To predict local weather Ask Bill takes data from surrounding Bureau-operated weather stations and interpolates the prediction in a process known as "down-scaling" to provide forecasts on a 5km by 5km grid to 275,000 grid points, each of which have 32 years worth of stored weather data.
"It's powerful stuff," Prof Rowe said.
"We couldn't have done this five years ago.

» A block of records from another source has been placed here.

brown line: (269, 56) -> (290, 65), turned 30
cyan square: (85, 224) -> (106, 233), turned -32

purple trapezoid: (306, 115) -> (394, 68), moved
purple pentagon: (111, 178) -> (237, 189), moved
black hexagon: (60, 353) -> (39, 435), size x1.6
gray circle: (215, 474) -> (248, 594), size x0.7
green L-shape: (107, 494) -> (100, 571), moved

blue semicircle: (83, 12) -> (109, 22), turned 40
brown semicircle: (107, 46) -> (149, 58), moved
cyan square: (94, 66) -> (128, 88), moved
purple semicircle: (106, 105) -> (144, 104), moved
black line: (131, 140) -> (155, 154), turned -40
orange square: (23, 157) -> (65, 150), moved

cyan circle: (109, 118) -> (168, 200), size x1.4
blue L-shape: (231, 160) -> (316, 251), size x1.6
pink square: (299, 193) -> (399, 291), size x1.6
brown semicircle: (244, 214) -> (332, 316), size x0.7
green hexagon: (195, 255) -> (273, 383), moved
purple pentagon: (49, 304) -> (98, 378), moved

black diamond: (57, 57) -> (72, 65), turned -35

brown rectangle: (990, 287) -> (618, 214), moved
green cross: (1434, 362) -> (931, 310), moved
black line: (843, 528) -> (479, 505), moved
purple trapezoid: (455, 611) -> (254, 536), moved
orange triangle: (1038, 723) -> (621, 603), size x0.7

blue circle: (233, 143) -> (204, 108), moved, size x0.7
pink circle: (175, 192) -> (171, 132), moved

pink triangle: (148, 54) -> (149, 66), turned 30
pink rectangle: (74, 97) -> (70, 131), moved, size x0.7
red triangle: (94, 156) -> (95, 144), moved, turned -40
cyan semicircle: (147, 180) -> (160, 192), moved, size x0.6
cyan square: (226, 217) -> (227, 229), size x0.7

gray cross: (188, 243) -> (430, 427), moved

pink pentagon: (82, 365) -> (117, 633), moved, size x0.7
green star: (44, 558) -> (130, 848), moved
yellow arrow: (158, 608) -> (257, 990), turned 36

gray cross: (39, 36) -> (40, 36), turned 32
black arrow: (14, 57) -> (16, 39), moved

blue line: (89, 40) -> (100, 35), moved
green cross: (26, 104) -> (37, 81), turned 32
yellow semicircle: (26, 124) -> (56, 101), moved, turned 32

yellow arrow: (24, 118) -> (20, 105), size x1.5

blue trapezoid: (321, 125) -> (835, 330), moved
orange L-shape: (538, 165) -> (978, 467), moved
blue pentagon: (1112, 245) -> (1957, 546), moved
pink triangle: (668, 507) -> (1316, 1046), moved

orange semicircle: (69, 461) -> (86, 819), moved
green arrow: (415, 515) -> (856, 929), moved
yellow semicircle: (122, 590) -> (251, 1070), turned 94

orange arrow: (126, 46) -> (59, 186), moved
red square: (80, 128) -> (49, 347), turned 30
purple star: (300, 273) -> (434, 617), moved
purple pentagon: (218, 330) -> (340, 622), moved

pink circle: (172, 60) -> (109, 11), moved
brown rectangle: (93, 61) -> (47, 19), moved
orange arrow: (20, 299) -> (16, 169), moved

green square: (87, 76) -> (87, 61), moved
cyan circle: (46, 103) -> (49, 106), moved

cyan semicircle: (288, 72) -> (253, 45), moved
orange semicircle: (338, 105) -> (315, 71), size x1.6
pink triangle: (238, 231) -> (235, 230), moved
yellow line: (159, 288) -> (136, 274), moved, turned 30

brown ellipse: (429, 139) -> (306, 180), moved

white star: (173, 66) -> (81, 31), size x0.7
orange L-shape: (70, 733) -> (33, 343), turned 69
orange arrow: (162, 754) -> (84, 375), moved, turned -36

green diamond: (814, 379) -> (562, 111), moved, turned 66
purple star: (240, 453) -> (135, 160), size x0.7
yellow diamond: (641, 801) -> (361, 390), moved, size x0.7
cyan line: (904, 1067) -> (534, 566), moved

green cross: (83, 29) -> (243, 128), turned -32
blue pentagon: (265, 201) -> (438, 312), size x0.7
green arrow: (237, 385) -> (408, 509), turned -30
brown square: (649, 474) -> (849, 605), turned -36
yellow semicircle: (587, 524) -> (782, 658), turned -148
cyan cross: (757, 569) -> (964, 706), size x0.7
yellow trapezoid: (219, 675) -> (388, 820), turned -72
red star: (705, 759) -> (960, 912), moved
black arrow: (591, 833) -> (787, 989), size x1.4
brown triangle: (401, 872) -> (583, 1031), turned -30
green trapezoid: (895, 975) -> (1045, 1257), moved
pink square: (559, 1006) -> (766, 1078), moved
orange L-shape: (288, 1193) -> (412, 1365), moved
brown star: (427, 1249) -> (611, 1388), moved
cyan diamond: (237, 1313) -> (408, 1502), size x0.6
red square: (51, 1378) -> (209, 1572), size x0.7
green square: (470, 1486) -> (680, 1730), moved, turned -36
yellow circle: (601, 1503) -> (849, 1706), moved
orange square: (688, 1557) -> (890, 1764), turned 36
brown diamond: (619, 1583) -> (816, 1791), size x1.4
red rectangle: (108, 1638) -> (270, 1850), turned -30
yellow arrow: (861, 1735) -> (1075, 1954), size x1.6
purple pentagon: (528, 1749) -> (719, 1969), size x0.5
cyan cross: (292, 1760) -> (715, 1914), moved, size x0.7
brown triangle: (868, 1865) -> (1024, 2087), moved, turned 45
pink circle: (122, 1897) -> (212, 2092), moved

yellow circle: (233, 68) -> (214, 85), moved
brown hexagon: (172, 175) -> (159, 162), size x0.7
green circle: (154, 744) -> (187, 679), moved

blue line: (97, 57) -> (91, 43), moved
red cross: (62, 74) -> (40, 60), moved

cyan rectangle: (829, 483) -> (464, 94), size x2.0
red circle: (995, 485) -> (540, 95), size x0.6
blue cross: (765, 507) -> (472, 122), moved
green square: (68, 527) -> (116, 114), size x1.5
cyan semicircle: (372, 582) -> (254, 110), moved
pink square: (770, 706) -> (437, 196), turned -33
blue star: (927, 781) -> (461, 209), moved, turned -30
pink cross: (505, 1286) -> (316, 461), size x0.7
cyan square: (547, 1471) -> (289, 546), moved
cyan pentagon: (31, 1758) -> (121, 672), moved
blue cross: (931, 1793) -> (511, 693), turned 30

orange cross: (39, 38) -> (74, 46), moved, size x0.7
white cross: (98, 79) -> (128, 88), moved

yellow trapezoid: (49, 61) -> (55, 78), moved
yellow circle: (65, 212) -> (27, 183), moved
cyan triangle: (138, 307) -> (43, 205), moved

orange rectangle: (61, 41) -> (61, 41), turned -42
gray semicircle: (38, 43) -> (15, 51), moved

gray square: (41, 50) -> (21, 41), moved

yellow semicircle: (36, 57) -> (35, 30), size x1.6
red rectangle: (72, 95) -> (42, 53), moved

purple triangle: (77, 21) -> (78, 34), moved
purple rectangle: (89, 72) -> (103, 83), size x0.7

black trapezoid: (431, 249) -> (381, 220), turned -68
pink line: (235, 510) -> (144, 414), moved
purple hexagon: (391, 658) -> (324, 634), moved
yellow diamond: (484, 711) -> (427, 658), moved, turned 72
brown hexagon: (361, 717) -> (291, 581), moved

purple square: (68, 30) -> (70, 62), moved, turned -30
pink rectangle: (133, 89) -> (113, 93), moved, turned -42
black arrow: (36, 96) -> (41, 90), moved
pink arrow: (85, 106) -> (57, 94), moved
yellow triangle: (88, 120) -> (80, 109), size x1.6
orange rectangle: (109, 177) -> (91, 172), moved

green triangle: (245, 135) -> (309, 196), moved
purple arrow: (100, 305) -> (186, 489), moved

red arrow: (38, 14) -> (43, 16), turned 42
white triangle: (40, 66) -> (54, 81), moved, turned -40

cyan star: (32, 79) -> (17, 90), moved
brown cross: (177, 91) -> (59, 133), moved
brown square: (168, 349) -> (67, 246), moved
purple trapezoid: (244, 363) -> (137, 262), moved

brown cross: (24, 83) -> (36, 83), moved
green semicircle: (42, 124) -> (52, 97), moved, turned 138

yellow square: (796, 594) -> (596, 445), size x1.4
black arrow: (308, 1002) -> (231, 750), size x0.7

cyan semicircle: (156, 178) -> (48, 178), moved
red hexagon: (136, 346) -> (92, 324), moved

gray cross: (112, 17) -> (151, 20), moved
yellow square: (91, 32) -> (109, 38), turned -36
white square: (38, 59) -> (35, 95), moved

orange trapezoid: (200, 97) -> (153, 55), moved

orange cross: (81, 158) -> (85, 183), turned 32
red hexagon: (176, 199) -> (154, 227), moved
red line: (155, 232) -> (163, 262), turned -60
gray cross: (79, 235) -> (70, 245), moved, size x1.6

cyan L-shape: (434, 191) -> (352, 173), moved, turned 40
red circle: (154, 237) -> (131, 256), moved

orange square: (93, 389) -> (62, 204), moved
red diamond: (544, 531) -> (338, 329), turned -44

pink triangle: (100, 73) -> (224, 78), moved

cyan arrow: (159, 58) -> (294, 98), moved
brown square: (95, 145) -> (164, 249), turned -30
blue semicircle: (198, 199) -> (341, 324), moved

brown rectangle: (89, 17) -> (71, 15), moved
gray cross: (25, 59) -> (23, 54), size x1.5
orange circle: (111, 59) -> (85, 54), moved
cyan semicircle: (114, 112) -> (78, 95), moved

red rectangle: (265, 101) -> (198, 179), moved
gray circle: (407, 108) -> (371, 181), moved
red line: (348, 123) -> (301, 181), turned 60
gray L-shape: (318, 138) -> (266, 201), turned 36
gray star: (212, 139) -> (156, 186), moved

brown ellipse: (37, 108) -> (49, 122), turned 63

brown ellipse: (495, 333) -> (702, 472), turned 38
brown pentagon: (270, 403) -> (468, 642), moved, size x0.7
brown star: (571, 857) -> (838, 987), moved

Today we have greater computer speed and the cost of storing data in the cloud has come down exponentially."
Prof Rowe said the real challenge for programmers was to get an answer from Bill "within the attention span of the user."
In the early days so much data was coming down the "pipe" - 1.4 billion records every day with models run 30 times before settling on an outcome - that the effort required to resolve an issue inevitably created such a blockage new data would jump the queue and worm its way into old predictions.
Working closely with another collaborative research centre focusing on big data, the team behind Ask Bill were able to find the right people for the job.
Prof Rowe said people involved with similar US-based project were gobsmacked that Australia could create such a complex tool with limited resources.
Ask Bill is never going to be 100 per cent accurate and architects like Lewis Kahn and Johan Boshoff said users needed to think in terms of 25th to 75th percentiles.
With those parameters in mind Mr Boshoff told wool producers this year Ask Bill predicted the drought as it currently stands - although not to the full intensity.